ЗАДАНИЯ:
A: Изложите отрывок о мирном сосуществовании в двух предложениях.
B: Напишите продолжение отрывка о мирном сосуществовании, начав сразу после его последнего предложения.

В разные годы. Внешнеполитические очерки - Анатолий Леонидович Адамишин

Наша доктрина «мирного сожительства» содержала серьезные изъятия. Сохранение статус-кво в Европе, где его обеспечивали не столько хельсинкские заповеди, сколько армии, стоящие друг напротив друга, милости просим. Нормализация связей с США – то же самое.
Огромный же массив развивающихся стран оставался вне разрядки. На отношения «между угнетателями и угнетенными» принцип мирного сосуществования не распространялся по определению. Если представляются возможности расширить зону влияния социалистического лагеря, то не воспользоваться этим есть предательство дела социализма и национально-освободительного движения.
Таким образом, противостояние двух общественных систем переносилось в «третий мир», где, по господствовавшей в США в 1970-е точке зрения, мы их переигрывали. Особо нас попрекали Анголой, которую мы якобы прихватили вместе с кубинцами всего через несколько месяцев после подписания Заключительного акта. Действительность, как будет показано во второй части, была сложнее, но суть дела особо не меняла, ибо появившееся в Анголе правительство считалось «нашим». Ставили в упрек также наши и кубинские действия в Эфиопии, Йемене, Мозамбике, Никарагуа, где СССР поддерживал «прогрессивные» режимы или течения. Противоположная сторона тоже, естественно, не дремала, у нас был к ней свой список претензий. В вооруженные региональные конфликты оказались опосредованно вовлечены обе сверхдержавы, какое уж это мирное сосуществование. Хорошо еще, что между СССР и США действовала (после тяжелого опыта Кореи и Вьетнама) молчаливая договоренность не доводить дело до прямого военного столкновения.

ИСХОДНЫЕ ДАННЫЕ:

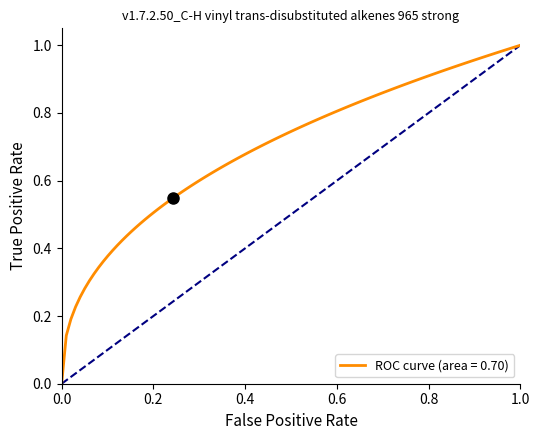

How many lines are shown in the chart?

1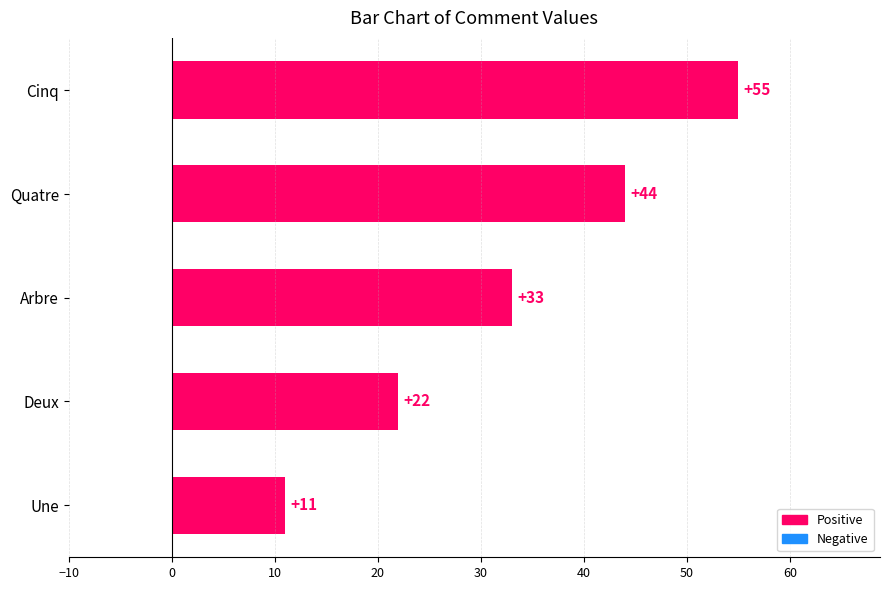

Reading bottom to top, what are all the values shown in this chart?

11	22	33	44	55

ОТВЕТЫ ПО ПУНКТАМ:
A: Советская доктрина мирного сосуществования касалась сохранения статус-кво в Европе и нормализации связей с США, но не охватывала развивающиеся страны, где упустить возможность расширить зону влияния социалистического лагеря считалось предательством. Поэтому противостояние двух систем перенеслось в «третий мир», в том числе в Анголу, Эфиопию, Йемен, Мозамбик и Никарагуа, и обе сверхдержавы опосредованно втянулись в региональные конфликты, хотя между СССР и США действовала молчаливая договоренность не доводить дело до прямого военного столкновения.

B:
Разрядка, как мы ее понимали, отторгала так называемую идеологическую конвергенцию. Хорошие отношения с Францией мы называли константой и действительно дорожили ими. Помню, сколько сил приложили мы в Первом Европейском отделе, готовя в октябре 1975 г., т.е. на волне Хельсинки, визит в Москву французского президента Жискар д’Эстена. Стоило ему, однако, высказать вполне здравое предположение, что коммунистическая и западная идеология могут вобрать в себя позитивные черты обоих мировоззрений, как он получил публичную отповедь. «Француз политграмоты не знает», – прокомментировал Брежнев среди своих.
Уязвимость разрядки проистекала и от того, что при любой погоде в советской номенклатуре существовали обширные сегменты, которым она была не по душе: военные, утверждавшие, что «разрядка – это не наше слово», ВПК, идеологи-догматики, наконец, те недовольные (используя их выражение) «бардаком в стране», которые причину его видели также и в либеральных послаблениях, на которые мы идем в угоду Западу. Кардинально отличающиеся друг от друга политические и социальные институты СССР и США, менталитет и культура руководителей, так сказать, системная несовместимость серьезно затрудняли нахождение между ними общего языка и тем самым более согласованных действий даже тогда, когда было желание договориться.
Справедливо упомянуть еще одно обстоятельство: на этот рубеж приходится ухудшение здоровья Леонида Ильича. Контроль за внешней политикой все более уходил из его рук. Полновластными фигурами становятся Громыко, Андропов, Устинов. Афганская эпопея, начавшись в декабре 1979-го, окончательно добила разрядку и там, где она еще оставалась. Начался период, который позже был назван «вторым изданием» холодной войны. Он продолжался вплоть до перестройки.
Академик Арбатов высказал однажды мысль, что «будь Брежнев здоров, мы, возможно, удержались бы от ввода войск в Афганистан»[5]. Вот что означает система, позволяющая безграничное, до смерти лидера, пребывание у власти.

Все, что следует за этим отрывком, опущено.